Maintenant, il faut être bien conscient qu'une
mine à ciel ouvert en plein Malartic, cela signifiera un trou
énorme de 2 km de long par 800 mètres de large et 400
mètres de profondeur en pleine ville. La création de
cette mine à ciel ouvert aura un effet domino. Quel est
l'héritage que nous voulons laisser aux prochaines
générations ?
Nous demandons entre autres choses que le trou soit remblayé
lorsque la mine va fermer. Nous ne voulons pas nous retrouver avec un
grand trou qui sera convoité par les grandes villes pour venir y
enfouir leurs déchets. Nous maintenons le lien avec les groupes
environnementaux et sociaux et notre demande qu'il doit y avoir un
débat sur le
développement minier au Québec dans lequel tous
participent.
Amos
«L'usine de papier doit rester ouverte»
- Entrevue: Gilles Chapadeau, conseiller
régional de la FTQ -
LML : Un de vos communiqués
sur la lutte pour garder cette usine ouverte dit qu'elle est importante
pour les travailleurs et la région. Pouvez-vous commenter ?

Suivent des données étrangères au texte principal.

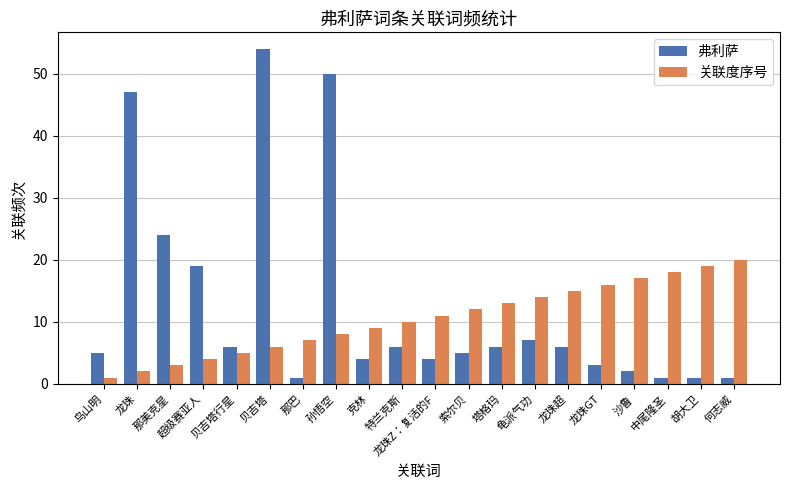

Where does the 弗利萨 series first go above 6?

龙珠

Gilles Chapadeau : L'usine d'Amos est la
seule usine qui utilise les copeaux des usines d'AbitibiBowater
à Senneterre et à Comtois. La fermeture de l'usine d'Amos
aurait des répercussions sur les deux autres usines qui
risqueraient elles aussi de fermer. Il y a 240 travailleurs dans
l'usine
d'AbitibiBowater à Amos, qui produit du papier journal. Notre
approche face à l'avenir de cette usine est de créer des
conditions qui la rendent moins susceptible d'être fermée
par AbitibiBowater qui s'apprête à fermer encore plus
d'usines au Québec qu'il n'en a déjà
fermées.
Dans ce sens, nous soulevons qu'Hydro-Québec a
soumissionné pour obtenir 125 megawatts d'énergie
produite à partir de la biomasse. AbitibiBowater pensait
être capable de produire 11 megawatts immédiatement
à partir de l'usine d'Amos. Parmi les garanties exigées
des soumissionnaires par le
gouvernement pour les 125 mégawatts, il y avait celle que
l'usine devait rester ouverte pour au moins 15 ans. Évidemment,
dans la conjoncture actuelle, AbitibiBowater n'allait pas donner cette
garantie et la compagnie n'a pas soumissionné. Ce que nous avons
appris tout récemment, c'est que des 125 megawatts
en appel d'offre, Hydro-Québec a réussi à trouver
seulement 65 megawatts. Il y a donc encore de la place pour que nous
puissions nous assurer que 25 megawatts soient mis de côté
pour un éventuel projet impliquant l'usine d'Amos. Nous pensons
qu'en produisant de l'énergie à même la biomasse,
cela augmenterait
les revenus de l'entreprise et contribuerait à la maintenir en
vie. Advenant que l'usine ferme, cela permettrait à l'usine de
garder de sa valeur en produisant de l'électricité.